A few years being what?

John Diez
CEO, Ryder System

Great question. We've been saying five years for each of the last five years.

Ken Hoexter
Managing Director, Bank of America

Right.

John Diez
CEO, Ryder System

I would think certainly five years is not out of the question. You're seeing on the passenger side more autonomous vehicles, so that will carry through for the commercial side. We do need regulation to catch up.

Ken Hoexter
Managing Director, Bank of America

Okay.

John Diez
CEO, Ryder System

For it to really take hold, you're gonna need to see regulation change. I think the technology, by and large, has seen evidence of improvement, evidence of success. In select applications, certainly, there's good activity. We have partnered up with a number of providers, both OEMs with their autonomous platforms, as well as other providers like Gatik and Aurora that we have pilots in place. We are seeing the technology improve over time, but clearly there's still a little bit of ways to go before we see that in the marketplace.

Ken Hoexter
Managing Director, Bank of America

Does seem like we're moving from theoretical to partial reality.

John Diez
CEO, Ryder System

Yes.

Ken Hoexter
Managing Director, Bank of America

We're still very early. Okay, great detail on the transformation program. Talk to us about changes that are structural at Ryder versus maybe cyclical, like you were talking about used truck pricing.

● SUPPLIED MATERIAL
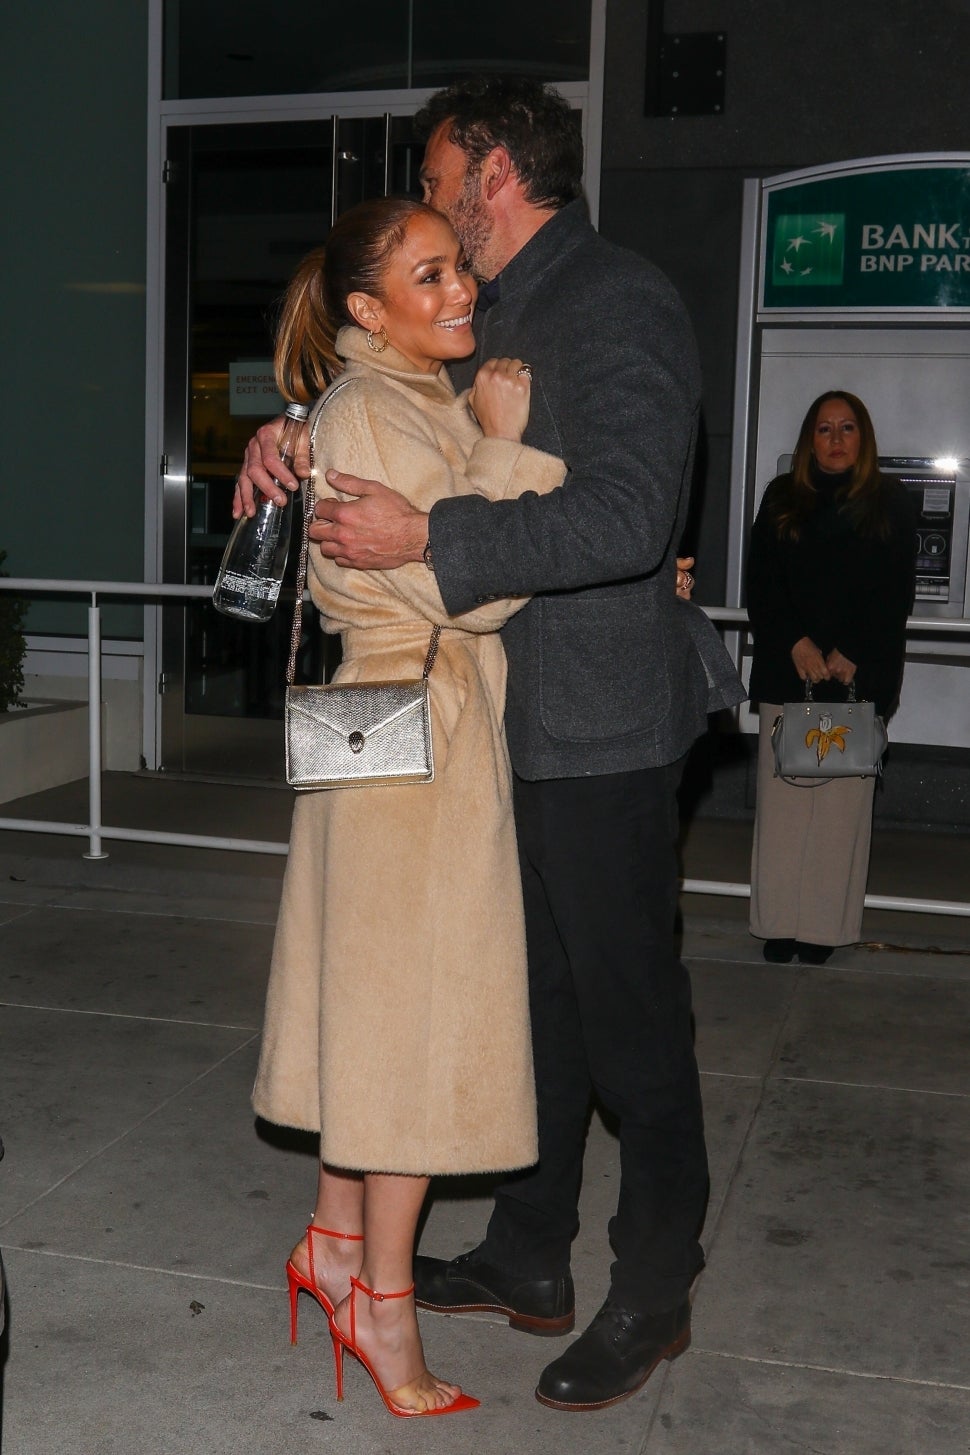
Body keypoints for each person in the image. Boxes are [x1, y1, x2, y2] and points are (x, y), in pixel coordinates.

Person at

● REQUIREMENT
Return the part of the Ryder transcript that opens with the words containing "For it to really" and closes with "in the marketplace.", copied word for word. The material has no connection to the Ryder transcript.

● RESULT FOR THIS EXERCISE
For it to really take hold, you're gonna need to see regulation change. I think the technology, by and large, has seen evidence of improvement, evidence of success. In select applications, certainly, there's good activity. We have partnered up with a number of providers, both OEMs with their autonomous platforms, as well as other providers like Gatik and Aurora that we have pilots in place. We are seeing the technology improve over time, but clearly there's still a little bit of ways to go before we see that in the marketplace.